C'est encore un proverbe roman qui se trouve dans plusieurs ouvrages des troubadours, notamment dans le roman de Flamenca. On dit dans le même sens: L'amour fait les héros, variante que J.-J. Rousseau a rapportée et expliquée dans sa Nouvelle Héloïse: «L'amour véritable est un feu dévorant qui porte son ardeur dans les autres sentiments et les anime d'une vigueur nouvelle.

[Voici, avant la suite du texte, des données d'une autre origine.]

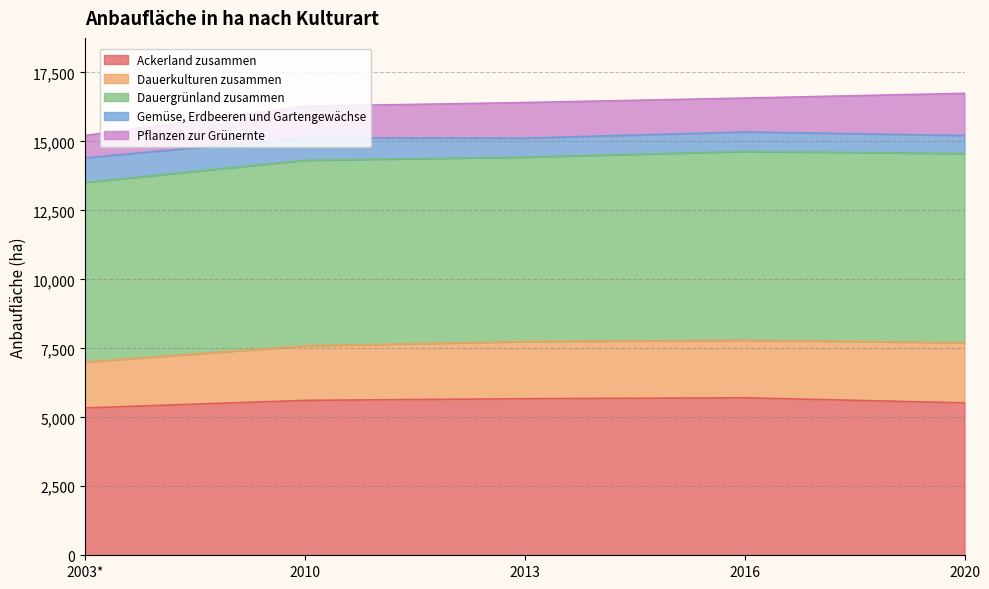

How many distinct data groups are displayed?

5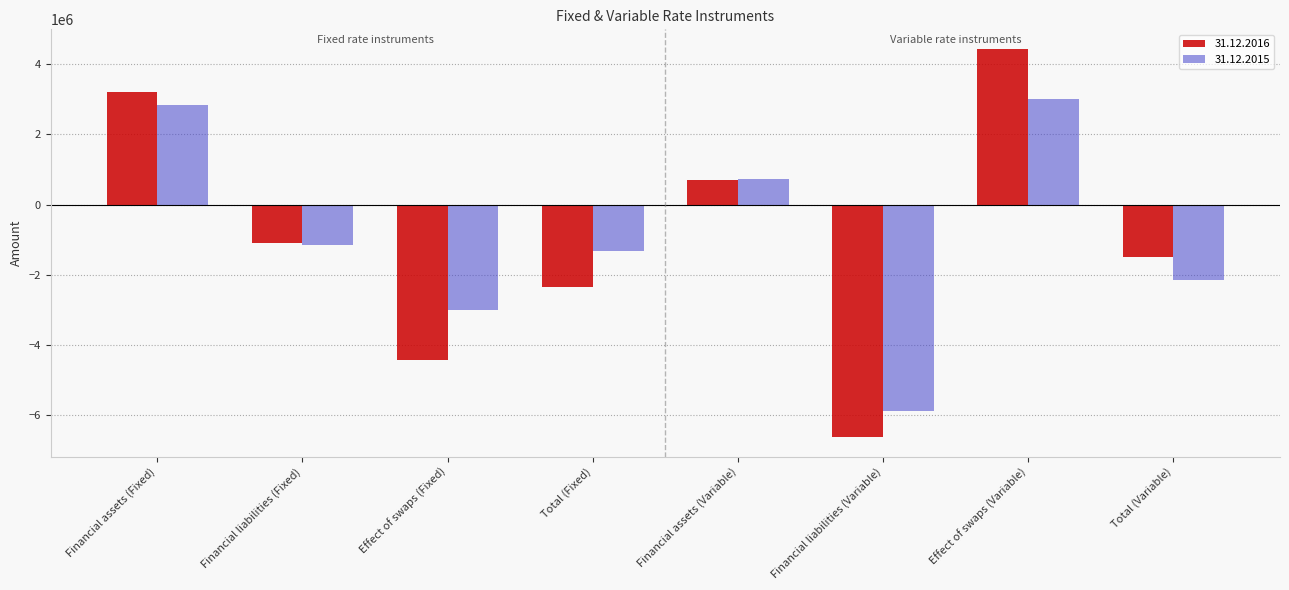

What is the difference between the maximum and minimum values in the 31.12.2016 series?

11052414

C'est pour cela qu'on a dit que l'amour faisait les héros.»

Platon affirmait que, si l'on composait une armée de jeunes amoureux, il n'y aurait point d'actes héroïques dont ils ne fussent capables pour plaire à leurs maîtresses. On sait que le seigneur de Fleuranges s'écriait en montant à l'assaut sous le feu de l'ennemi: «Ah! si ma dame me voyait!» Trait que Lebrun a rappelé dans une de ses odes, où il a voulu démontrer par des exemples que l'amour est le plus puissant mobile de la valeur et du génie.

D'un assaut bravant la furie,

J'entends Fleuranges qui s'écrie:

«Ah! si ma dame me voyait!»

Il vole, il frappe, tout succombe;

De toutes parts l'ennemi tombe:

Un jeune amant le foudroyait.

Cet amour héroïque, c'est l'amour élevé à sa plus haute puissance, l'amour sublimé, dit M. V. Hugo; Scudéri l'assimile ingénieusement «au feu d'Hercule, qui en le consumant, le fit dieu».